= Golaghat Convention =

National convention of the people of Assam in 1985

The Golaghat Convention was a historic national convention of the people of Assam, organised in Golaghat for 2 days from 13–14 October 1985.

The 2 days' convention led to the formation of Assam's first major political party under the name and style of Asom Gana Parishad (AGP), and formally launched in Golaghat on 14 October 1985.

After intense negotiations with the then New Delhi government, headed by the prime minister Rajiv Gandhi, the All Assam Students Union (AASU) agreed to sign–off the Assam Accord with the government on 15 August 1985.

== History==
The Indian National Congress mostly dominated the electoral history of Assam since the first election of 1952. For many years, the citizens of Assam were raising the demand for steps against the illegal foreign immigrants who had entered the state of Assam through the porous border, mostly from Bangladesh (erstwhile East Pakistan) and occupied areas of the state. These immigrants posed a threat to the economic, political, social, and cultural existence of the indigenous people of the state.

The All Assam Students Union (AASU), under the leadership of Prafulla Kumar Mahanta (President), late Bhrigu Kumar Phukan (General Secretary), and Biraj Kumar Sarma, the general secretary of All Assam Gana Sangram Parishad (AAGSP), reached out to the union Government of India demanding removal of several million illegal infiltrators from across the borders. This rapidly turned into a social movement throughout the state, leading to the birth of the Assam Movement in 1979.

It continued for six long years until 15 August 1985, when it culminated with the signing of the Assam Accord.

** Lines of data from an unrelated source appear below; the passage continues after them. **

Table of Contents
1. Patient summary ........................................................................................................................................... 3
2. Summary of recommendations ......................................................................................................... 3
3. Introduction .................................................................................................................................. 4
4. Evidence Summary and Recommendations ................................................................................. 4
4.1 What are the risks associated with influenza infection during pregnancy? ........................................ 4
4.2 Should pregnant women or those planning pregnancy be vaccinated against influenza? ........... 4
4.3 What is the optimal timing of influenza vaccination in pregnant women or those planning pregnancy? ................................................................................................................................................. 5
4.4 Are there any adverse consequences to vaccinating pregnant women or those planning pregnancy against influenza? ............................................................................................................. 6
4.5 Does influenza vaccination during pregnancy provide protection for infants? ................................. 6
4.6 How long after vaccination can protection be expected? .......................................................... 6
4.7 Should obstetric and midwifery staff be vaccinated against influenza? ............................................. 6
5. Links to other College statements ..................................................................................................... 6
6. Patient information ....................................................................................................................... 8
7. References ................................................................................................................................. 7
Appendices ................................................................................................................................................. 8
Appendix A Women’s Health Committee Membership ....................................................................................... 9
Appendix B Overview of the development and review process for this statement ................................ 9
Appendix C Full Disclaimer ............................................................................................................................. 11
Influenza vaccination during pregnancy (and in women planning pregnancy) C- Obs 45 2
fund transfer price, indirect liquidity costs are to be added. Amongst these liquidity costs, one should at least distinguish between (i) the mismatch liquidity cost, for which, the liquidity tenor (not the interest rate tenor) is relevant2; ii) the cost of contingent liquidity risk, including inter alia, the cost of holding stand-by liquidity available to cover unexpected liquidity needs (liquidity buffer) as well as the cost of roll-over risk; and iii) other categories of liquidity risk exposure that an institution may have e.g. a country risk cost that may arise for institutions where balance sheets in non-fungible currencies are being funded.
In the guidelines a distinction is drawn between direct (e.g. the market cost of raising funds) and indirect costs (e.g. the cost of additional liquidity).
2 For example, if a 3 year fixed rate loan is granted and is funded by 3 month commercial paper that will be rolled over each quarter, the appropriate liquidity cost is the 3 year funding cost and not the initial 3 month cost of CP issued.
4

This led to a realization of constitutional, legislative and administrative safeguards for Assam, among the participants and Assamese citizens, resulting in the Golaghat Convention.

The convention was held for 2 days, highlighting the regional aspirations that emerged out of the Assam Movement and formally recorded as part of the Assam Accord. It emphasized the need to consolidate political power in Assam's politics by instituting a major regional political party. Thus, AASU transformed itself into Asom Gana Parishad (AGP) on 14 October 1985 in Golaghat. AASU's President Prafulla Kumar Mahanta was elected as the President of the AGP. Smaller parties and organisations such as Asom Jatiyabadi Dal, Purbanchaliya Loka Parishad, and Asam Sahitya Sabha regrouped with the AGP. The AGP swept the 1985 Assembly elections, thereby forming the government in Assam that year.

== Principles ==
The base for the electoral realignment, leading to the formation of AGP in this convention, was set up via the principles of Assam Movement of 1979–85. Thus, the core principles of the convention were, but not limited to the following:
1. Regain Assam's political control via detection of the foreigners who have infiltrated into Assam since independence and to deport them to Bangladesh.
2. Develop Assam, envisioning, Sonor Assam (English translation: Golden Assam), signifying prosperity.